# Exercise requirements:
Working through the lines below, return each one that holds "used".
[[ Source records open ]]
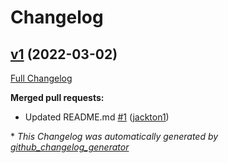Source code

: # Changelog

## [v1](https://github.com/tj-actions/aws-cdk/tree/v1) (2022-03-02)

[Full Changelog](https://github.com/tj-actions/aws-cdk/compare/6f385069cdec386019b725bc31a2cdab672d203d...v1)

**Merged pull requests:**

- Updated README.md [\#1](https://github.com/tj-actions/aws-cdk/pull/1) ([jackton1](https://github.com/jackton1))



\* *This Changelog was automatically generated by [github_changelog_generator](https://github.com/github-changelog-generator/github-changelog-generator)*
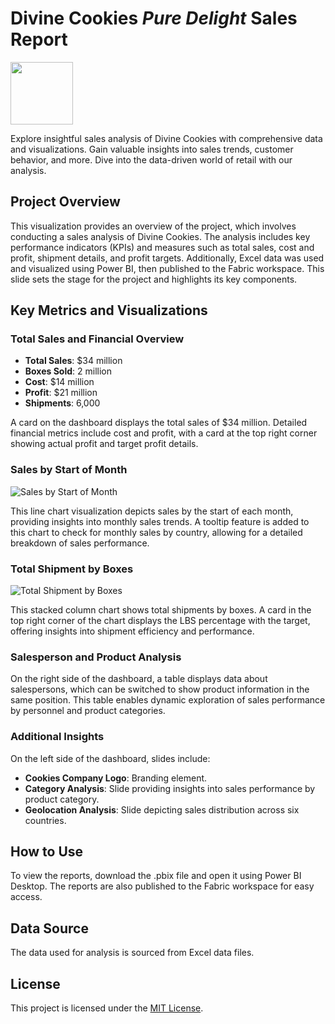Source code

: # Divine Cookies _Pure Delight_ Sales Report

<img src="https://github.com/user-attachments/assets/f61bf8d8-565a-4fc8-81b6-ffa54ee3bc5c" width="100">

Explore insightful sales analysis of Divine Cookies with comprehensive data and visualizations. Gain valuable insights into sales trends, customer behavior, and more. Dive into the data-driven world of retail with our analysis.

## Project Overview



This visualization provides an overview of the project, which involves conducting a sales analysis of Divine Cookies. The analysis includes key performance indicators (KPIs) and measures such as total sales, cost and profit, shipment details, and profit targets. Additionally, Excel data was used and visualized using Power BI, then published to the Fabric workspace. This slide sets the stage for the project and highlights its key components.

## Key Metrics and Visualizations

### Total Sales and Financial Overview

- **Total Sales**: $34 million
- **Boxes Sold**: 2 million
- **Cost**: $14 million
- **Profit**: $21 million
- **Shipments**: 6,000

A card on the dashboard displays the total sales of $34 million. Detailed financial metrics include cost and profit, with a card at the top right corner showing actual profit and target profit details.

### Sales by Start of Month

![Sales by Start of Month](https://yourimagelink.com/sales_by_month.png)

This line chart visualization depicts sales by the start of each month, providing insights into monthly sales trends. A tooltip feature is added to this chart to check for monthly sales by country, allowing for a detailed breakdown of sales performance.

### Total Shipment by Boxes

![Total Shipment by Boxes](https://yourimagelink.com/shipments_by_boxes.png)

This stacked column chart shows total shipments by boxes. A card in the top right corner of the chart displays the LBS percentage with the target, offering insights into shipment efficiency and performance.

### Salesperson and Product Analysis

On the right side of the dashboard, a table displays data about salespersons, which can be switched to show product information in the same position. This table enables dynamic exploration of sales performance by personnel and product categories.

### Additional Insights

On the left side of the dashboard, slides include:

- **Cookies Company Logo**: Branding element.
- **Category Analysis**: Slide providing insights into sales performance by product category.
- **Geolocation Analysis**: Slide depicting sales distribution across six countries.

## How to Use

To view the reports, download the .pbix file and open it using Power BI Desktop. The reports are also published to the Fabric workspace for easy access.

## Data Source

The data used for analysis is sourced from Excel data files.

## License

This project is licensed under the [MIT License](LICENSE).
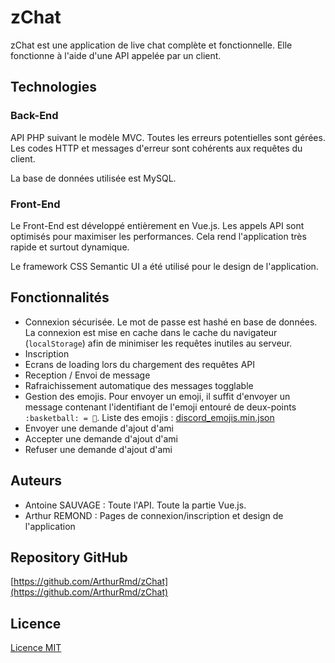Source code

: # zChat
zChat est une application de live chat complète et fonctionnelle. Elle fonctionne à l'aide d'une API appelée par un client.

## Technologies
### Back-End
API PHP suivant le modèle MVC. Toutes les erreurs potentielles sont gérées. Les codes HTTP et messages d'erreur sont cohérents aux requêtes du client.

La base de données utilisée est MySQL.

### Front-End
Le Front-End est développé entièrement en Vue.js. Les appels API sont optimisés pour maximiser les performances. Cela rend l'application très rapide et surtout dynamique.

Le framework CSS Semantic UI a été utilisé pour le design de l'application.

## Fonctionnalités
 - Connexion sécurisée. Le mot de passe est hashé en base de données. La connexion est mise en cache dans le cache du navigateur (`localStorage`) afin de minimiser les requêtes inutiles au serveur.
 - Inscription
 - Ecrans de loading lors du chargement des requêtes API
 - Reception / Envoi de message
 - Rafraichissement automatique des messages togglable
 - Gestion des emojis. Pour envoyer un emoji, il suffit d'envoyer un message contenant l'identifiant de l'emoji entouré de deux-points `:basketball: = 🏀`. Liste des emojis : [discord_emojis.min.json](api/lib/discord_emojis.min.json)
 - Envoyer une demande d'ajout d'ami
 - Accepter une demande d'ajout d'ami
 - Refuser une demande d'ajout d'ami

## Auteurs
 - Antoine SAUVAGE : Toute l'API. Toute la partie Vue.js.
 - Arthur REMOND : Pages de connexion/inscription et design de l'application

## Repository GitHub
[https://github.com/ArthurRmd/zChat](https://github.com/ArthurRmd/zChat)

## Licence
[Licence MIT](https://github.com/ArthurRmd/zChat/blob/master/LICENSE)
[[ Source records closed ]]
# Task response:
This visualization provides an overview of the project, which involves conducting a sales analysis of Divine Cookies. The analysis includes key performance indicators (KPIs) and measures such as total sales, cost and profit, shipment details, and profit targets. Additionally, Excel data was used and visualized using Power BI, then published to the Fabric workspace. This slide sets the stage for the project and highlights its key components.
The data used for analysis is sourced from Excel data files.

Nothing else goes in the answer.